Eight British and American Shiite Muslims who say they were detained and tortured by religious police during a pilgrimage to Saudi Arabia are calling for compensation and a full inquiry.
Group members, some of Iraqi descent and aged between 16 and 26, said on Friday that they were visiting the Kaaba, the cube-shaped shrine in the holy city of Mecca that pilgrims circle, when Saudi police interrupted them and called them infidels.
The police noticed the group was praying in the Shiite manner, which differs slightly from the Sunni style, the accusers said. Saudi Arabia's official strict Wahhabi version of Sunni Islam considers Shiites heretics.
Many in Saudi Arabia are particularly suspicious of Iraq's Shiites, believing they discriminate against the country's Sunni minority and are too closely linked to Shiite-majority Iran.
One of the eight is Amir Taqi, the 23-year-old son of Ridha Jawad Taqi, a senior Iraqi lawmaker in the country's biggest Shiite political party.
"We were handcuffed and savagely beaten with sticks, chairs, belts, shoes and police communication devices," Amir Taqi told a London news conference. He said the men were denied food, water and access to toilets.
The seven Britons and one American produced photos of injuries they said police inflicted on them. Images included bruising and spots of blood on one group member's head and cuts and bleeding from another's arm.
The group did not provoke the police, Taqi said.
A senior Saudi security official denied the claim.
"What the media said is baseless; no assaults took place in the shrine" Colonel Ghazi al-Usaymi said in a statement issued on Thursday.
On Tuesday, a Saudi official said there had been a "dispute" between an Iraqi and a Saudi that had nothing to do with religion or nationality.
Despite Saudi suspicions of Shiites, an attack on pilgrims would be unusual. Hundreds of thousands of Shiites visit the holy city each year without suffering physical harassment.
In a statement to reporters, the group said it was detained for 14 hours.

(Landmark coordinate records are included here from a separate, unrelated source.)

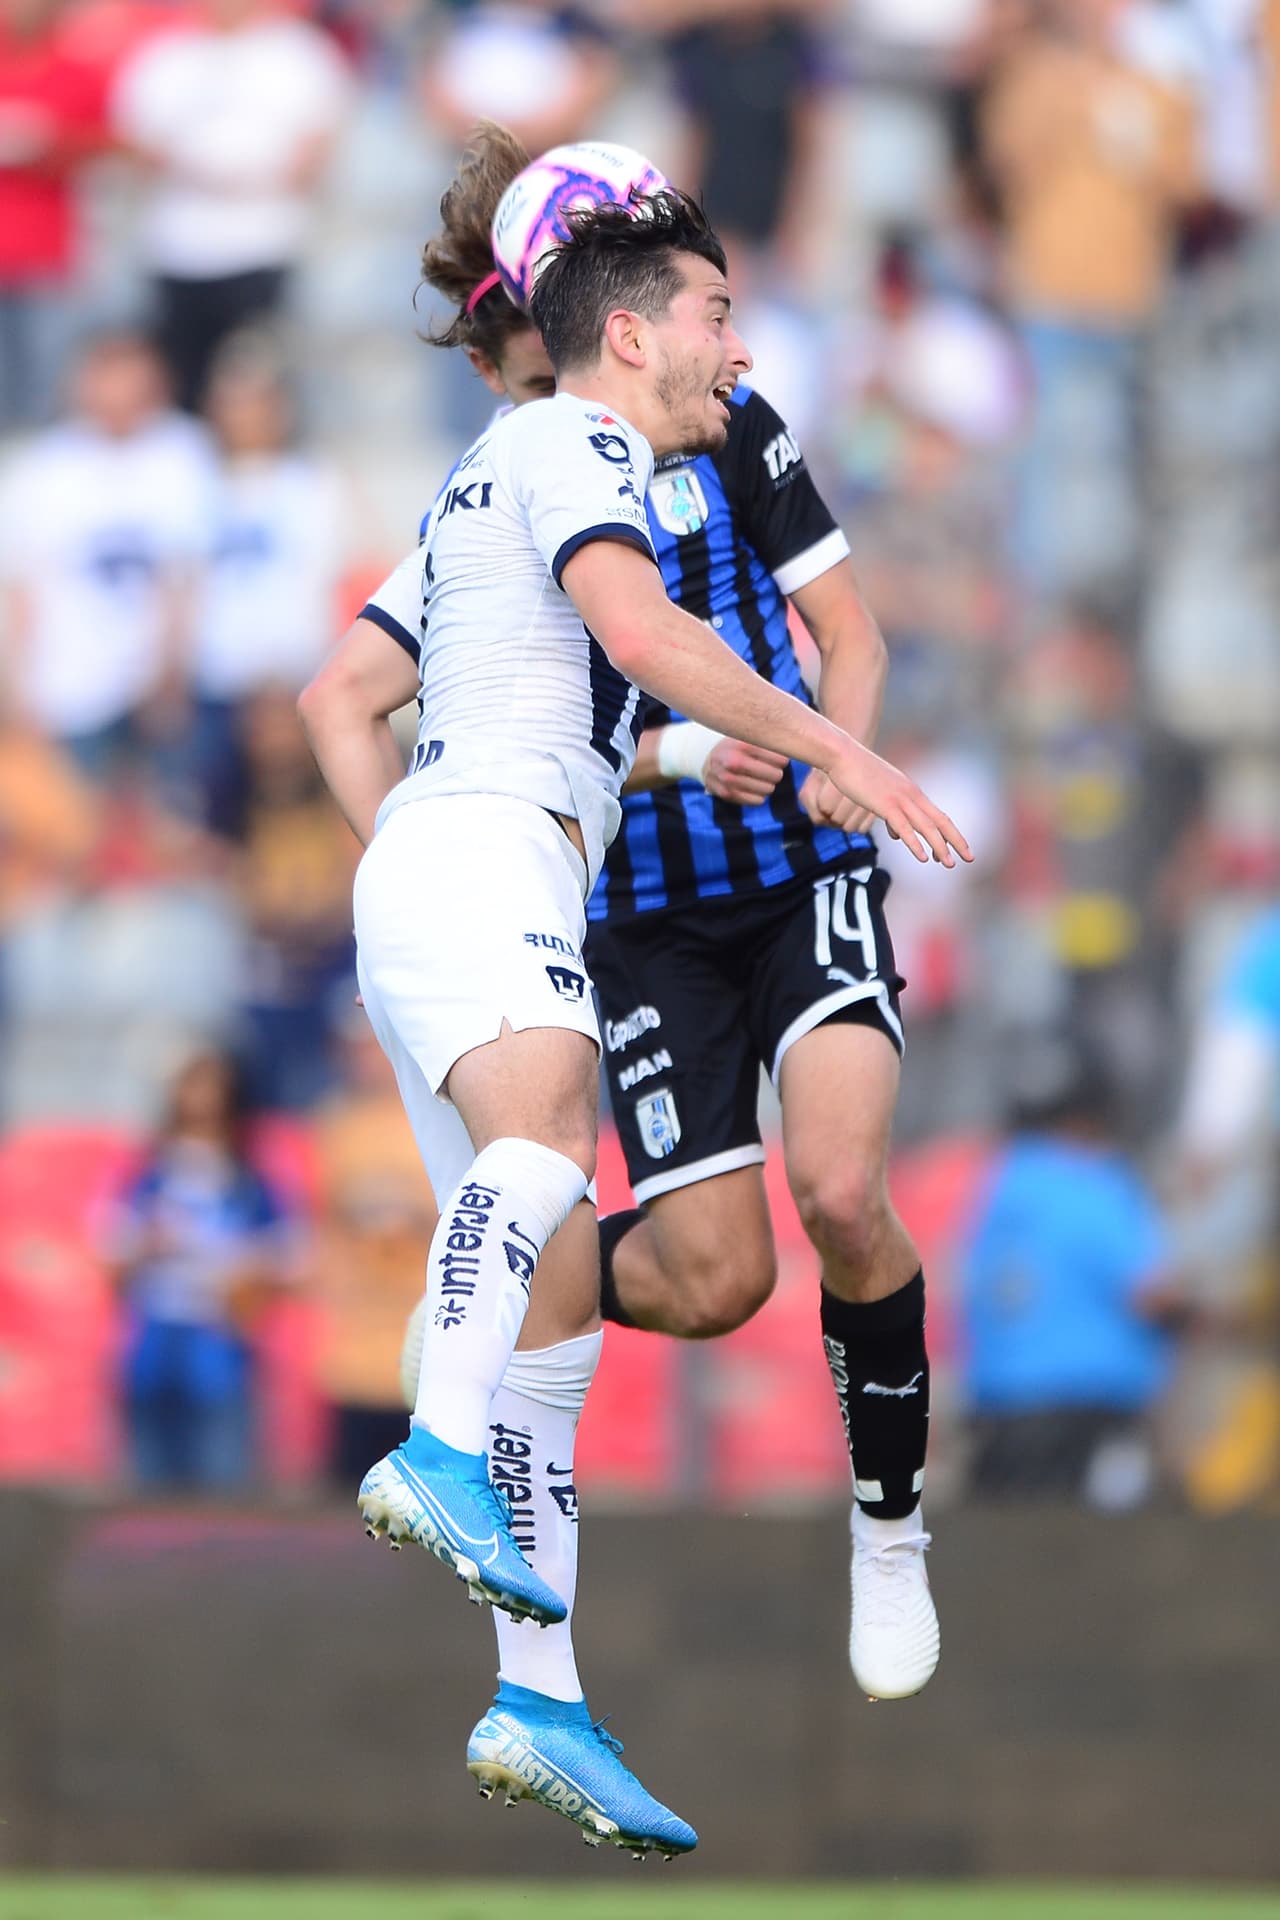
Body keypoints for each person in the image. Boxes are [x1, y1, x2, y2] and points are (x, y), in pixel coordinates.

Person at [299, 138, 970, 1856]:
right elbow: (642, 633)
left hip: (483, 855)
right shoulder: (563, 442)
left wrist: (684, 759)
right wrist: (837, 751)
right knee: (543, 1166)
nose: (735, 352)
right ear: (613, 327)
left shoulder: (499, 470)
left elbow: (554, 700)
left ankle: (543, 1698)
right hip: (502, 865)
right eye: (714, 314)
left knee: (562, 1307)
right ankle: (428, 1439)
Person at [103, 1047, 291, 1489]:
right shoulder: (147, 1175)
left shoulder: (249, 1181)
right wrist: (146, 1245)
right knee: (146, 1494)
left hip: (219, 1352)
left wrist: (241, 1271)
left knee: (221, 1494)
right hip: (153, 1350)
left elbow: (288, 1258)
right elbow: (112, 1254)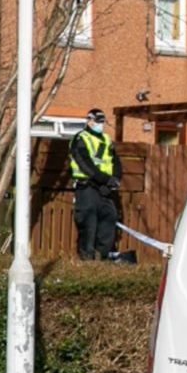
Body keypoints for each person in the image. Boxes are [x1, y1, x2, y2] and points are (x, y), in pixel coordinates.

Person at [68, 109, 122, 261]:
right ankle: (87, 261)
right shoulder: (80, 138)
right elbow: (85, 164)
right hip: (87, 188)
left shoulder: (106, 139)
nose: (100, 125)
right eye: (97, 121)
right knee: (88, 225)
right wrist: (104, 179)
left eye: (102, 121)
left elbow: (115, 162)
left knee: (109, 220)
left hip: (104, 190)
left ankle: (100, 259)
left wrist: (114, 181)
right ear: (89, 121)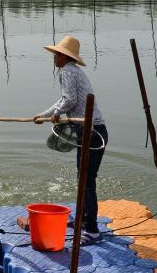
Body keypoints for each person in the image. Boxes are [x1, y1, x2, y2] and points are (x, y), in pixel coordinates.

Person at [35, 35, 108, 242]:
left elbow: (69, 100)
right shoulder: (74, 71)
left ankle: (92, 230)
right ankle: (82, 219)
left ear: (64, 56)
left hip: (92, 133)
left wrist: (56, 113)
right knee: (83, 179)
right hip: (92, 131)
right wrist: (45, 115)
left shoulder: (67, 71)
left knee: (86, 182)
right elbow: (64, 100)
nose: (54, 58)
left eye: (56, 54)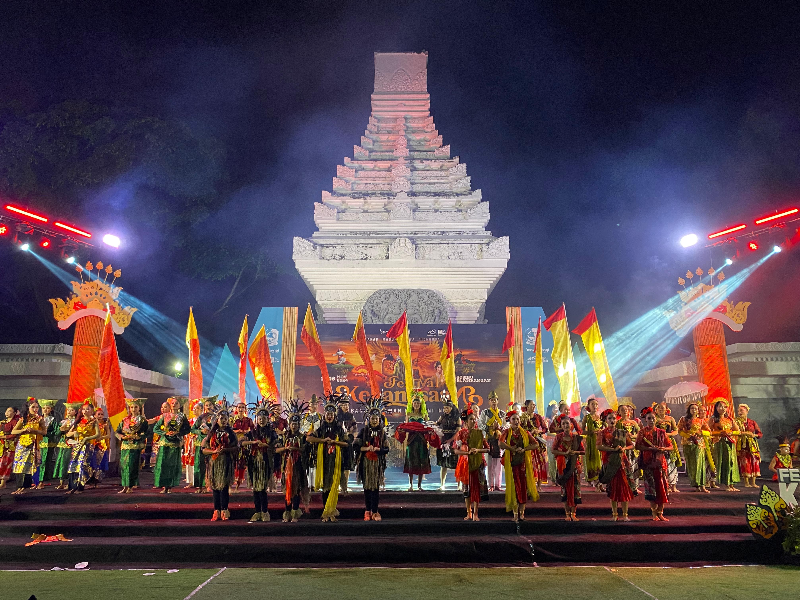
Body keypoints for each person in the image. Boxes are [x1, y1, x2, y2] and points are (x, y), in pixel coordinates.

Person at [306, 396, 349, 522]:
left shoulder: (340, 429)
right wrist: (322, 440)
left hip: (335, 461)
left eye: (331, 414)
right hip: (323, 461)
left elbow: (346, 443)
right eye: (327, 414)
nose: (329, 416)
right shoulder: (321, 429)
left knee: (333, 486)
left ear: (334, 416)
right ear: (324, 415)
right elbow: (309, 439)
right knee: (325, 486)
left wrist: (336, 443)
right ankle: (326, 511)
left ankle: (331, 511)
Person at [354, 397, 390, 521]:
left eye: (376, 419)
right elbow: (355, 446)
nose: (374, 420)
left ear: (379, 419)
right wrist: (366, 448)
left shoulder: (382, 433)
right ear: (369, 419)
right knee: (367, 488)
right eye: (372, 418)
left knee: (375, 488)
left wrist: (378, 449)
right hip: (365, 463)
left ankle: (375, 511)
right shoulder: (363, 431)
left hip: (377, 464)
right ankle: (367, 511)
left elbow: (386, 449)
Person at [499, 410, 539, 522]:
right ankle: (515, 514)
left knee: (523, 488)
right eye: (513, 419)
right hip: (511, 464)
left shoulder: (525, 433)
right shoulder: (506, 432)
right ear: (509, 421)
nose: (516, 421)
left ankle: (522, 513)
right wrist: (512, 449)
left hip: (523, 464)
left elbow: (535, 444)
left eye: (517, 419)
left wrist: (524, 449)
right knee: (514, 488)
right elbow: (500, 443)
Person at [597, 409, 635, 521]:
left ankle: (625, 515)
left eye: (614, 418)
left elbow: (631, 445)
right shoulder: (602, 433)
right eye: (610, 418)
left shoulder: (622, 432)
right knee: (613, 488)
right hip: (610, 463)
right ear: (605, 420)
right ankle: (614, 514)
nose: (612, 420)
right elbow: (598, 446)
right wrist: (612, 449)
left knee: (624, 488)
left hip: (622, 463)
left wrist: (623, 448)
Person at [202, 404, 239, 521]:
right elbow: (203, 449)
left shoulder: (231, 433)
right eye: (221, 418)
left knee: (224, 487)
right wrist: (214, 450)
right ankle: (216, 510)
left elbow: (236, 447)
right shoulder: (211, 433)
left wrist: (226, 450)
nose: (223, 420)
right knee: (215, 487)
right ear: (216, 419)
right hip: (214, 463)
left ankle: (224, 510)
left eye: (225, 419)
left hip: (226, 462)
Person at [276, 400, 311, 522]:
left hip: (298, 466)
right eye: (292, 423)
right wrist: (285, 448)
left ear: (299, 424)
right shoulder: (284, 436)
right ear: (289, 424)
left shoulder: (302, 437)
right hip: (286, 467)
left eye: (296, 423)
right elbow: (276, 450)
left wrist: (296, 448)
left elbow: (306, 450)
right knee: (287, 489)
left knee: (296, 489)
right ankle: (287, 513)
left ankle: (295, 512)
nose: (294, 425)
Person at [242, 403, 278, 522]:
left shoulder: (271, 432)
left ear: (268, 419)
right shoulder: (251, 433)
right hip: (254, 463)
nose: (261, 420)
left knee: (262, 489)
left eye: (264, 418)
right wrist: (252, 443)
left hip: (265, 462)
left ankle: (264, 511)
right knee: (255, 489)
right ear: (256, 419)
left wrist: (266, 445)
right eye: (259, 418)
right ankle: (257, 512)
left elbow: (276, 446)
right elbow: (241, 443)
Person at [636, 408, 672, 521]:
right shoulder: (642, 432)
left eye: (653, 418)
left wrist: (663, 448)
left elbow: (670, 446)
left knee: (662, 487)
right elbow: (637, 446)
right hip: (648, 463)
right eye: (649, 418)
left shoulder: (662, 432)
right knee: (651, 488)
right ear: (645, 420)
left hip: (661, 463)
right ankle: (653, 513)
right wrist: (649, 448)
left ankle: (660, 512)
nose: (651, 420)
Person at [454, 407, 489, 521]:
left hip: (477, 462)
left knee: (476, 488)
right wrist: (466, 452)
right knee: (467, 490)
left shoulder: (479, 433)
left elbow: (488, 449)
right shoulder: (461, 433)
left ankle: (476, 513)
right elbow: (456, 450)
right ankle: (468, 512)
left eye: (475, 419)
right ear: (466, 421)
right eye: (471, 419)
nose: (474, 421)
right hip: (465, 463)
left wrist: (478, 450)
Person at [153, 398, 191, 493]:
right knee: (163, 465)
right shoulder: (165, 416)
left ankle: (170, 486)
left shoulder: (182, 416)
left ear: (179, 405)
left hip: (175, 443)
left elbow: (187, 429)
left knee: (172, 465)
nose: (174, 405)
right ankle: (164, 486)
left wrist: (178, 433)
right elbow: (155, 428)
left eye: (176, 403)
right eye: (172, 403)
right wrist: (165, 433)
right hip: (164, 443)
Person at [11, 397, 47, 494]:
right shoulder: (23, 419)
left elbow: (44, 432)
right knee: (19, 466)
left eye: (37, 407)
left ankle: (25, 487)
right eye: (33, 407)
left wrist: (35, 431)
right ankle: (19, 487)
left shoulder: (40, 419)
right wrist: (23, 430)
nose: (35, 409)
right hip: (22, 444)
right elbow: (13, 431)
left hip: (32, 445)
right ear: (28, 408)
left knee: (28, 467)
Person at [553, 415, 585, 521]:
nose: (566, 425)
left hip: (574, 467)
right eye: (563, 424)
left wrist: (574, 452)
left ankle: (573, 513)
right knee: (565, 490)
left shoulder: (575, 437)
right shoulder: (559, 437)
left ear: (571, 425)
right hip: (563, 467)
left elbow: (583, 451)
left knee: (575, 490)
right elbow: (553, 450)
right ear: (561, 426)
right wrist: (564, 453)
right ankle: (567, 514)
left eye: (567, 423)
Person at [65, 400, 101, 494]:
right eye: (83, 409)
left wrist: (87, 438)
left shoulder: (94, 421)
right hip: (77, 446)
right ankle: (72, 487)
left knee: (82, 465)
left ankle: (80, 487)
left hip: (87, 446)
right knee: (73, 465)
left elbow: (98, 434)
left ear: (92, 410)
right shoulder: (78, 421)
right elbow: (68, 434)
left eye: (87, 409)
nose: (85, 411)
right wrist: (73, 433)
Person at [677, 401, 712, 492]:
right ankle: (696, 484)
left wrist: (700, 433)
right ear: (689, 410)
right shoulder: (683, 419)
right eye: (692, 408)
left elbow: (709, 432)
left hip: (699, 444)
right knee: (691, 465)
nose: (694, 410)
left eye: (696, 409)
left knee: (699, 464)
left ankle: (702, 485)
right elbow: (679, 430)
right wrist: (688, 436)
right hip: (687, 444)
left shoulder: (701, 420)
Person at [400, 391, 432, 491]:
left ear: (421, 404)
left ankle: (419, 485)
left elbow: (427, 427)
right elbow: (406, 426)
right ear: (412, 404)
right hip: (411, 441)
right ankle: (410, 485)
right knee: (411, 461)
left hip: (421, 441)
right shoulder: (408, 414)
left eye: (418, 403)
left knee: (421, 461)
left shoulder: (424, 415)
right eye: (415, 403)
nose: (417, 405)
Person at [115, 398, 149, 493]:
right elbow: (117, 432)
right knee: (124, 466)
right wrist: (122, 437)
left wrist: (139, 437)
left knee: (132, 466)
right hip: (125, 445)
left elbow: (147, 432)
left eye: (136, 407)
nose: (133, 409)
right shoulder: (125, 420)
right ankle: (125, 486)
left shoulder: (142, 420)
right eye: (132, 407)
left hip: (135, 446)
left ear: (139, 408)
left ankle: (130, 486)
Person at [707, 399, 741, 492]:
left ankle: (732, 484)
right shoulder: (713, 419)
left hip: (730, 442)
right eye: (720, 406)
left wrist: (730, 433)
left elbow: (738, 431)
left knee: (732, 462)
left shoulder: (730, 419)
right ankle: (726, 484)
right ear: (716, 408)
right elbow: (708, 432)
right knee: (724, 463)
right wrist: (719, 433)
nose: (723, 408)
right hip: (720, 443)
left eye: (725, 406)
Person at [654, 401, 682, 493]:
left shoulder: (670, 419)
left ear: (666, 409)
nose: (661, 409)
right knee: (661, 463)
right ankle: (665, 485)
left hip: (669, 442)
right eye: (659, 408)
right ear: (656, 410)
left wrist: (668, 434)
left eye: (663, 408)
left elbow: (676, 430)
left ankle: (673, 485)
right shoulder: (654, 419)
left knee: (672, 463)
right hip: (658, 442)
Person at [191, 397, 218, 493]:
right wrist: (201, 431)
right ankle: (200, 486)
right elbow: (193, 429)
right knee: (200, 465)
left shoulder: (217, 417)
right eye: (206, 405)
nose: (208, 407)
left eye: (210, 405)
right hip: (201, 443)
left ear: (213, 406)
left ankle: (211, 485)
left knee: (213, 465)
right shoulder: (201, 417)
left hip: (213, 444)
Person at [435, 394, 461, 491]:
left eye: (447, 408)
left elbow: (458, 431)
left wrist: (451, 440)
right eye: (444, 408)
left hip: (454, 441)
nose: (445, 410)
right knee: (443, 463)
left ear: (451, 408)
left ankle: (459, 485)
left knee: (457, 463)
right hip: (444, 440)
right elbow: (436, 425)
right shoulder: (442, 417)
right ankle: (442, 484)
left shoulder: (457, 418)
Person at [521, 400, 549, 489]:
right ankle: (530, 484)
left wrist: (539, 431)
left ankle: (539, 485)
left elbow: (545, 428)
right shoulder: (523, 417)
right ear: (527, 406)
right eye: (531, 405)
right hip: (528, 441)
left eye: (534, 405)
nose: (533, 406)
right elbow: (520, 429)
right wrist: (530, 432)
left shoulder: (538, 417)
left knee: (539, 462)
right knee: (530, 462)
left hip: (538, 441)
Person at [735, 404, 762, 488]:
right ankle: (746, 482)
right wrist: (745, 433)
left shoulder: (752, 422)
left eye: (741, 411)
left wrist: (755, 436)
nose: (740, 412)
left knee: (754, 462)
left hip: (752, 445)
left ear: (747, 411)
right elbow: (736, 432)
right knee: (745, 463)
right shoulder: (736, 421)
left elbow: (759, 433)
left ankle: (753, 482)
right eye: (739, 411)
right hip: (742, 444)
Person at [616, 398, 641, 491]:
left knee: (634, 465)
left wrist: (632, 436)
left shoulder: (633, 422)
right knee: (625, 466)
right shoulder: (618, 423)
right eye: (622, 410)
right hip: (624, 446)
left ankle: (635, 486)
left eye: (626, 410)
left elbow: (640, 433)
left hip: (633, 446)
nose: (625, 411)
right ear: (619, 412)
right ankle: (626, 485)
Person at [54, 403, 80, 490]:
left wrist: (70, 432)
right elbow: (57, 434)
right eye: (68, 410)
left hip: (72, 444)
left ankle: (70, 482)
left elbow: (77, 434)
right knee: (61, 462)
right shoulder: (63, 421)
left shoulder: (77, 423)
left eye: (72, 410)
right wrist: (61, 429)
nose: (69, 411)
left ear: (76, 412)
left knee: (68, 463)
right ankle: (61, 482)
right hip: (62, 444)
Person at [231, 400, 254, 491]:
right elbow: (228, 429)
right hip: (234, 444)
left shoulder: (249, 420)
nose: (241, 409)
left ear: (245, 409)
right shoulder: (232, 419)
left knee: (242, 464)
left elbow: (253, 431)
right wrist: (237, 431)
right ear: (236, 409)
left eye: (242, 407)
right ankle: (231, 483)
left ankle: (238, 484)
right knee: (233, 463)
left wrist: (245, 433)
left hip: (245, 445)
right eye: (239, 407)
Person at [35, 399, 59, 489]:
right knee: (36, 461)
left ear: (51, 409)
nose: (45, 410)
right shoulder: (37, 418)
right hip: (38, 442)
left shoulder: (53, 420)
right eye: (43, 408)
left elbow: (56, 431)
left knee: (44, 462)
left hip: (48, 442)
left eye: (47, 408)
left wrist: (46, 433)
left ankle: (42, 481)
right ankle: (36, 480)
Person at [336, 394, 357, 494]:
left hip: (348, 443)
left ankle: (345, 485)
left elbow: (355, 429)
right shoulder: (336, 416)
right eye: (344, 405)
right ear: (340, 406)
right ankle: (337, 485)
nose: (346, 407)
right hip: (337, 443)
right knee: (337, 464)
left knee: (347, 465)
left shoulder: (350, 416)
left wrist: (349, 437)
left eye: (347, 405)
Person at [301, 394, 322, 491]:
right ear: (309, 405)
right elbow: (300, 429)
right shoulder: (304, 417)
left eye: (315, 404)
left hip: (317, 443)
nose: (313, 406)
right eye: (312, 404)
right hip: (306, 442)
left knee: (315, 463)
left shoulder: (320, 417)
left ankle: (315, 484)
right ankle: (307, 484)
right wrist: (306, 433)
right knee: (307, 463)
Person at [581, 398, 602, 487]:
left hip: (599, 440)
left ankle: (599, 479)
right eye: (592, 404)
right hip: (591, 440)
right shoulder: (587, 417)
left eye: (596, 404)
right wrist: (591, 432)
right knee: (592, 459)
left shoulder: (600, 417)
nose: (594, 406)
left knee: (600, 459)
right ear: (588, 406)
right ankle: (593, 479)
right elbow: (581, 431)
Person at [182, 400, 203, 488]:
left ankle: (198, 481)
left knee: (197, 462)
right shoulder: (190, 421)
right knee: (189, 462)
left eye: (197, 408)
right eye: (194, 408)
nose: (195, 410)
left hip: (198, 442)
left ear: (202, 409)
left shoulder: (203, 421)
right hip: (189, 443)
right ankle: (190, 481)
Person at [0, 406, 21, 488]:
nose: (7, 412)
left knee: (7, 463)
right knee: (1, 463)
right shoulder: (2, 422)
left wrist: (4, 437)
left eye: (9, 411)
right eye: (7, 410)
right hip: (2, 445)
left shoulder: (15, 422)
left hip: (10, 445)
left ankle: (3, 482)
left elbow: (14, 434)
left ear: (14, 413)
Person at [485, 418, 503, 491]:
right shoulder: (488, 434)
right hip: (490, 453)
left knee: (498, 469)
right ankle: (491, 485)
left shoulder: (499, 433)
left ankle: (497, 485)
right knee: (490, 469)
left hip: (498, 452)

Aside from requesting compensation from Saudi authorities, the group wants guarantees about the safety of pilgrims.
Sayed Mohammed Jawad al-Qazwini, a 26-year-old American also of Iraqi origin said that police taunted the group.
"You'll be killed and thrown to the dogs, and no one will ever know where you are," Jawad quoted police as telling them after they were detained.